By Catholic Charities Staff
“All you need is support,” said Janet. “When you have a person who believes in you, that’s all you really need.”
Janet was just 14 when she got pregnant. She was frightened and confused, a state compounded by a troubled home life. Her father was absent frequently and fought often with her mother. Her mother was routinely critical of her and responded poorly to the news of her pregnancy. In the midst of this, Janet’s school performance suffered and her self-confidence was shattered.
Fortunately, she enrolled herself in the School Age Mothers Program through the South Bend Community Schools system. There she received vital information from the professionals on staff and friendship from other teen moms in her same situation. Most importantly, she was introduced to the Catholic Charities ECHO Program.
“We are here to be a resource and provide encouragement,” said Lauren Jankowski, Janet’s ECHO case manager. “The key to the program’s success, though, is the long-term relationship we have with these young moms. For many, we are the only source of stability in their lives.”
ECHO, which stands for Education Creates Hope and Opportunity, is designed to help pregnant teens stay in high school and complete their diploma, all while still raising their children. ECHO also helps young mothers continue their education beyond high school.
Like many other teen moms, Janet, now 23, faced the possibility of dropping out. And without a high school diploma, she would have very poor job prospects. With the right support, however, she could get an education and land better-paying jobs so she could keep her young family afloat.
In financial terms, the Catholic Charities ECHO Program has been a great success. Moms like Janet have a higher than 90% graduation rate, which compares to only 40% for teen moms nationally. It is estimated that every mother on assistance costs the government a minimum of $640,000 in services over her lifetime. In the last 20 years, ECHO has helped thousands of young mothers avoid poverty in our diocese.
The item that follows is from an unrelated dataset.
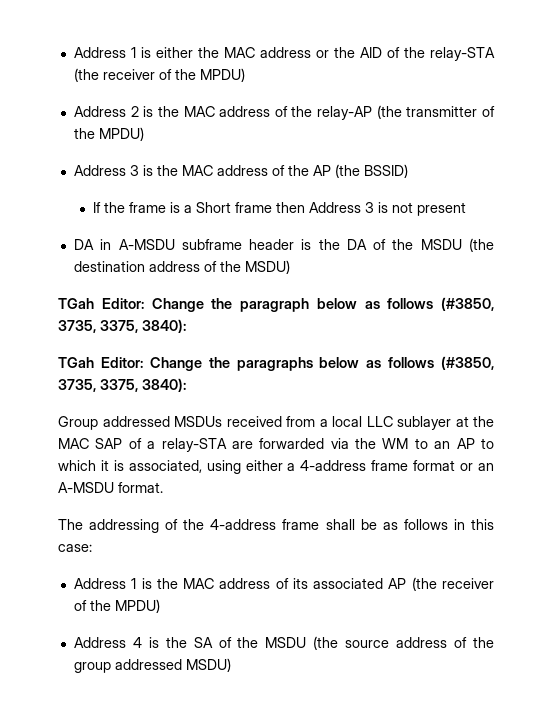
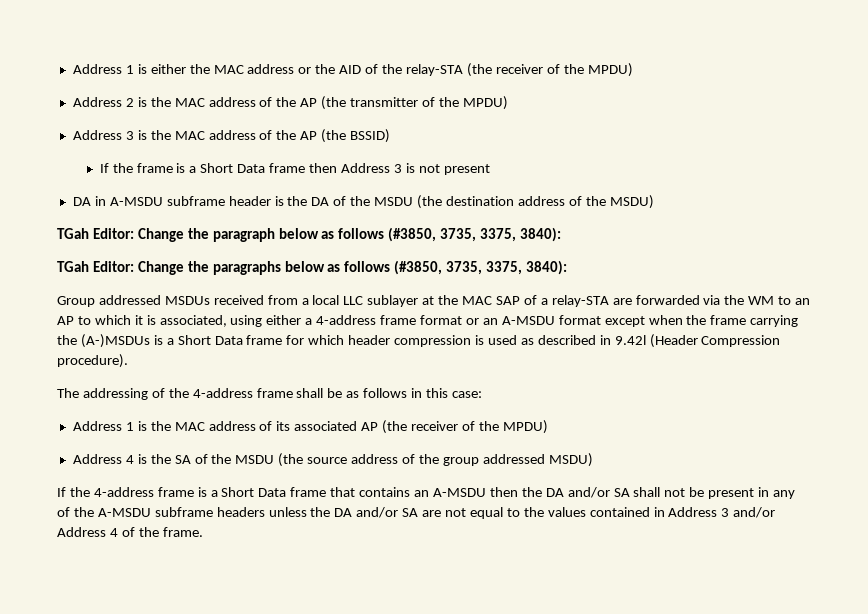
[317,106,373,120] relay-AP -> [300,98,318,107] AP
(232, 207) none -> [237,164,266,173] Data
[118,482,163,493] format. -> [558,315,799,327] [57,334,781,348] [57,354,128,368] format except when the frame carrying the (A-)MSDUs is a Short Data frame for which header compression is used as described in 9.42l (Header Compression procedure).
(231, 665) none -> [57,487,796,499] [57,507,776,519] [57,527,203,537] // If the 4-address frame is a Short Data frame that contains an A-MSDU then the DA and/or SA shall not be present in any of the A-MSDU subframe headers unless the DA and/or SA are not equal to the values contained in Address 3 and/or Address 4 of the frame.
“But the program is about more than avoiding poverty,” said Jankowski. “ECHO is about helping them be accountable and helping them realize their potential.”
Early on, Janet was plagued with worry and self-doubt. How would she provide for her son? Who could she turn to? Who would love and support her? Her ECHO case manager was a godsend. She provided crisis intervention and monitored Janet’s prenatal care and well-baby care. She ensured that Janet had all the supplies she needed for parenting and school. She helped her prepare for life after high school. She also worked closely with her family members to repair relationships. All the effort paid off when Janet graduated on time with her class.
To make ends meet, Janet worked a variety of minimum-wage jobs. She knew, though, that furthering her education was the only way to move up the income ladder. Her ECHO case manager helped her create a plan. The first step was to earn her Child Development Accreditation, a certificate that enabled her to get a full-time job as a teacher at Head Start.
“My ECHO case managers helped me with everything: applying for school, setting up day care, finding a place to live, managing my finances,” said Janet. “They were always there for me.”
Janet credits Jankowski and her other case managers with helping her organize and prioritize her life so she could continue her studies while raising her son. More importantly, Janet said she feels that advancing her education will help her stay out of poverty and provide the life she wants for herself and her family.
Her self-growth and maturity have helped her restore her relationship with her mother. “Now that I’m a mom, I understand some of things she was going through,” she said. She is also closer to her younger brother and sister. Today her son, Daniel, is enrolled at St. Adalbert School in South Bend and Janet is a parishioner at Our Lady of Hungary. She has also healed her relationship with Daniel’s father, and today they co-parent.
In 2018, Janet experienced a traumatic event with a loved one that has taken a great emotional toll. Once again, Jankowski acted as a stabilizing influence, helping her stay strong for her son, maintain her home, connect with support groups and pursue her dreams of going back to school, getting married, having more children, buying a home and helping others.
“I want to go back to school to become a social worker,” she said. “I want to help people who are in the same circumstances as me. I’ve been given so much. Now I want to give back.”
When asked what she would say to other teen moms about her experience with the program, Janet encouraged them to contact ECHO right away.
“They are like Google: they will help you find whatever you need,” she said. “But more important, they are always there for you. You will never be alone.”
Janet’s last name withheld to protect her privacy.